Wrobel did not return two phone messages left for him. The acquaintance, who did not want to be named, said Wrobel acknowledged that he had talked to someone from NSM when he was in the military; however, Wrobel told the acquaintance that he was not involved in the group.
Wrobel wasn’t the only self-described serviceman who corresponded with NSM. A soldier who identified himself as Derek Runge wrote that he’d already been in touch with another NSM official, “Mann Wilson,” who’d told him that there was no NSM contact person for North Carolina. Runge said he was interested in joining the group and filling the North Carolina vacancy. “My only downfall is that I am in the military and will be deploying Mid-November but can take the reins prior to leaving and then hit it full force once I get back,” Runge wrote on Sept. 26, 2008. “I just need to know what all I will be required to do.” In the E-mail, Runge, believed to be 24, used the Nazi greeting “Seig [sic] Heil” and signed off “Heil Hitler.” (As it happens, Greensboro, N.C., is where the NSM held a regional meeting last weekend that drew dozens of counter-demonstrators.)
Runge entered the Army in June 2005, according to military records. Now a first lieutenant, he is listed as still on active duty and is stationed at Fort Bragg. He has received seven awards, including the Army Achievement Medal for meritorious service, the Iraq Campaign Medal and the Combat Action Badge. In what appears to be Runge’s Facebook profile — it lists the same yahoo E-mail address used to write to NSM — he states that he’s with Company A, 2nd Battalion, 505th Parachute Infantry Regiment. According to the profile, since May 2008, he has been a fire support officer “responsible for directing artillery fire and close air support into enemy positions…but mainly working as the company’s intel officer.”
It’s unclear whether Runge actually joined NSM or had additional contact with the group. He did not respond to an E-mail sent to him directly and through Facebook. A cell phone number listed in his Facebook profile and in public records was no longer in service. NSM officials did not respond to a message left on their hotline.
In recent months, the SPLC has uncovered dozens of personal profiles listing “military” as the poster’s occupation on the social networking site NewSaxon.org, which is run by NSM. (The profiles generally use aliases, but they often contain identifying details.) In addition to the SPLC’s investigation, a 2008 FBI report asserted that the bureau had found more than 200 military personnel or veterans who were suspected of being active members in white supremacist organizations between October 2001 and May 2008. Although that figure represents a tiny portion of the U.S. veteran and active-duty populations, the report noted that “[t]he prestige which the extremist movement bestows upon members with military experience grants them the potential for influence beyond their numbers. Most extremist groups have some members with military experience, and those with military experience often hold positions of authority within the groups to which they belong.”

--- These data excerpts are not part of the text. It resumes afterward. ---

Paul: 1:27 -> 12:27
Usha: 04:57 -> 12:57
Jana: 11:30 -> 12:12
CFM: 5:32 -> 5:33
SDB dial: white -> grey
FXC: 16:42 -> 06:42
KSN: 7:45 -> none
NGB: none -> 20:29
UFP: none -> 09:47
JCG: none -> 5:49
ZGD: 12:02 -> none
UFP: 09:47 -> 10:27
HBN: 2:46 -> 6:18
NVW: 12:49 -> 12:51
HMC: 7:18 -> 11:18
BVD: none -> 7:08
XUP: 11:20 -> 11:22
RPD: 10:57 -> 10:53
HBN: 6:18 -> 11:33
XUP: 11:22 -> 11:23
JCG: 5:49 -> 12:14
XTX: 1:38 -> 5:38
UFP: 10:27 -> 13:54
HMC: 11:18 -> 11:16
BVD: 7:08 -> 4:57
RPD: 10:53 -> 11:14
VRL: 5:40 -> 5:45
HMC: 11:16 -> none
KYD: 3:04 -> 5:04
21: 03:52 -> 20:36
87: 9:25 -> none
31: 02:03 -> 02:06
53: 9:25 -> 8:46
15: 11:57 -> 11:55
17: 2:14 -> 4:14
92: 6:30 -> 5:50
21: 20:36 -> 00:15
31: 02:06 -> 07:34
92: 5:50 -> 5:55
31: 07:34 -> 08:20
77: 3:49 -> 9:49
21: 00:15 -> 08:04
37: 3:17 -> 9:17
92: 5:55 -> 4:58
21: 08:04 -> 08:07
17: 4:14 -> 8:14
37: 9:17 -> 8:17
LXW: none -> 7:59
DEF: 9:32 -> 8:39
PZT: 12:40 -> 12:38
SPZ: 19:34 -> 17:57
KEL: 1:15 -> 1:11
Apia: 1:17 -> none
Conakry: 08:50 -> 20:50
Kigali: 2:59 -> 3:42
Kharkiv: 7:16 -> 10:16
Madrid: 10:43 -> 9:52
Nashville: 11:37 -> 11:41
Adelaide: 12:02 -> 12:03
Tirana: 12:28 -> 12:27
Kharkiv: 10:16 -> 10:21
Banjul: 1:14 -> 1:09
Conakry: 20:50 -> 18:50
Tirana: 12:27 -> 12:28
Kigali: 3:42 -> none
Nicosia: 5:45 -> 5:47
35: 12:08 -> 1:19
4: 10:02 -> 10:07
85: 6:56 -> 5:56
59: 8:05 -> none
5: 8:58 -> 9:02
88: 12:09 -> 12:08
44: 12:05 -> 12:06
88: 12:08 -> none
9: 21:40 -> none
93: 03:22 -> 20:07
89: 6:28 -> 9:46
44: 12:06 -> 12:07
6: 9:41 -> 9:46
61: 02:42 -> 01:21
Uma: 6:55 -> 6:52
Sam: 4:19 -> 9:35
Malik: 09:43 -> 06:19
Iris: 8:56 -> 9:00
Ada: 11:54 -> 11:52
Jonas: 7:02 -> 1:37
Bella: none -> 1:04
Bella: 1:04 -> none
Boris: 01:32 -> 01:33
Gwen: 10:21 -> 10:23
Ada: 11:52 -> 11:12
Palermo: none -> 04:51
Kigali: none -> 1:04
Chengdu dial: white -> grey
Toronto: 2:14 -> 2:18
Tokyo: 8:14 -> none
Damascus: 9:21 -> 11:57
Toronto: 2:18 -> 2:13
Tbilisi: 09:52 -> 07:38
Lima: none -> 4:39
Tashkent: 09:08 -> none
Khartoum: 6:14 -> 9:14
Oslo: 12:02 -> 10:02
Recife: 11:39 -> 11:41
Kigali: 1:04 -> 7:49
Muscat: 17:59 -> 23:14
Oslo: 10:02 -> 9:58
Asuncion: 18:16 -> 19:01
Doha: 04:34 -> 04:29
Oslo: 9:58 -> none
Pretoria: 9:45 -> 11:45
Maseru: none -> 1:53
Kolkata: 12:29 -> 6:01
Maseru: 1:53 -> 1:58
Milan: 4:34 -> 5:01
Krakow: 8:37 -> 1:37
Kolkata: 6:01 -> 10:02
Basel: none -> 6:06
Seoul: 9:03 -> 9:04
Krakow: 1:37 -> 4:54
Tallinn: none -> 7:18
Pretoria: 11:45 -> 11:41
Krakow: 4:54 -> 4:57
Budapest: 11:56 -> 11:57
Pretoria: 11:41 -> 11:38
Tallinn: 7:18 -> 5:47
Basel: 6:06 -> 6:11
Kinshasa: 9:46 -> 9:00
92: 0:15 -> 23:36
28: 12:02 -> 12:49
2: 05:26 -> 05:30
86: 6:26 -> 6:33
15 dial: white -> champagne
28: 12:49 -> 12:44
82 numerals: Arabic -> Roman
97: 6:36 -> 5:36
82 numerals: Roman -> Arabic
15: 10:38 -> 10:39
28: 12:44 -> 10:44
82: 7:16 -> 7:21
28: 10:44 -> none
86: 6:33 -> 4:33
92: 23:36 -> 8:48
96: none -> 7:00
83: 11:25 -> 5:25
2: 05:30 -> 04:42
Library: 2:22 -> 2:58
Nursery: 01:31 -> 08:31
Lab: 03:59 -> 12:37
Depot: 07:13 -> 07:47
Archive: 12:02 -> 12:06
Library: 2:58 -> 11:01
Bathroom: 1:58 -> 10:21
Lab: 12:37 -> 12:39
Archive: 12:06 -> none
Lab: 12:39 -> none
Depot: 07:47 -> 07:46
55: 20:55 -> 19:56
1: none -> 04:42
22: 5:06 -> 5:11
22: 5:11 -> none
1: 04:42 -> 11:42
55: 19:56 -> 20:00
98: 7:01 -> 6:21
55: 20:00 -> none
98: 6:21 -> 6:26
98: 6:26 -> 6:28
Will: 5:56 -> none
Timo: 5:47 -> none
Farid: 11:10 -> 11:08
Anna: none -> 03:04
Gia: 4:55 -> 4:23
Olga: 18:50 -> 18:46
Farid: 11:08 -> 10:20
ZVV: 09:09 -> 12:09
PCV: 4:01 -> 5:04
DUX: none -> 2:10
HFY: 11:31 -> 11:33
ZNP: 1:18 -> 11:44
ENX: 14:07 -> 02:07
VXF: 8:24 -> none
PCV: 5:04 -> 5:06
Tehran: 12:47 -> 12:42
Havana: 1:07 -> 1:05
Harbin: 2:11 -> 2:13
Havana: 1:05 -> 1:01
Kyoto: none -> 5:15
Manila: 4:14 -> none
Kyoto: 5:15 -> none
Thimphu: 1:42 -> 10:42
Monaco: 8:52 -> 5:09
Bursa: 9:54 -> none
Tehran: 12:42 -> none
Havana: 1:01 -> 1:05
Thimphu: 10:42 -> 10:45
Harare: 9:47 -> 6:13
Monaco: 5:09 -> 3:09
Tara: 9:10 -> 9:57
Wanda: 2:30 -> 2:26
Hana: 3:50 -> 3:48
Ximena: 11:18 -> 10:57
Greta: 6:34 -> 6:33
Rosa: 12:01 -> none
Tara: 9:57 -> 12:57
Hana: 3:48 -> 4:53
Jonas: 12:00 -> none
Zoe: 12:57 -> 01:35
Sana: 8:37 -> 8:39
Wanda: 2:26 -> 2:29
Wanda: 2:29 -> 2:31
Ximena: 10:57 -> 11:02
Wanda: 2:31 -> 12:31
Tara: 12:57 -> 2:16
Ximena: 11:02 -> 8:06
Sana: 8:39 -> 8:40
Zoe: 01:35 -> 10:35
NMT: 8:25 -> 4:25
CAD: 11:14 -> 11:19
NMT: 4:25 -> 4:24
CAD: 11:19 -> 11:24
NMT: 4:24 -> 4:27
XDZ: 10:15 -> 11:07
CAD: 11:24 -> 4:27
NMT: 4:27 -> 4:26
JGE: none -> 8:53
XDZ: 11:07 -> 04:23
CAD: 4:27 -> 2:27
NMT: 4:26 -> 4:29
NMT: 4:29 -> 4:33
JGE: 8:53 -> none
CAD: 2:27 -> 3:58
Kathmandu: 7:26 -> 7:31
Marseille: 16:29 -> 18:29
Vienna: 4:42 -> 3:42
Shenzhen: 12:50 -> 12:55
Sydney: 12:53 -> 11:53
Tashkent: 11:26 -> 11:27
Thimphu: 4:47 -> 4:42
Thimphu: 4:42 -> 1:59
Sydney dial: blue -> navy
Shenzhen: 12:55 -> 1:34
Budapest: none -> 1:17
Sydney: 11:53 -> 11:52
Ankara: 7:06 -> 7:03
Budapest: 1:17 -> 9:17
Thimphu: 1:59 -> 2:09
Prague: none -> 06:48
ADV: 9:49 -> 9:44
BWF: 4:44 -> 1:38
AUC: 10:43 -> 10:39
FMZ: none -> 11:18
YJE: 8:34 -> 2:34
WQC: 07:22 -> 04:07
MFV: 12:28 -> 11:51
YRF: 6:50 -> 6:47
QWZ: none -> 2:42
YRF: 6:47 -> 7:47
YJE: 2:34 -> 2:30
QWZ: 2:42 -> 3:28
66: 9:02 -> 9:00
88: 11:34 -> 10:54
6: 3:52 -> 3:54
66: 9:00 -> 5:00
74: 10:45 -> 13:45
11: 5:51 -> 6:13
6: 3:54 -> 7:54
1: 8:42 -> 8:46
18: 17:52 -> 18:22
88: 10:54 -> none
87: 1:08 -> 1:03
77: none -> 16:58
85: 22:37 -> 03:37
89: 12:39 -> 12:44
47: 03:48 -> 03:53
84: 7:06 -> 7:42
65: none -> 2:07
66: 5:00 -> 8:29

For its part, NSM asks on its membership application whether potential members served in the military and whether they possess military training. In an E-mail forwarding an SPLC Intelligence Report article from late last year to supporters, NSM Commander Jeff Schoep called the story “a rehash of the FBI probe into our Comrades in the Military.” But he didn’t dispute its basic conclusion, adding, “There is [sic] many more in the U.S. Military than they know.”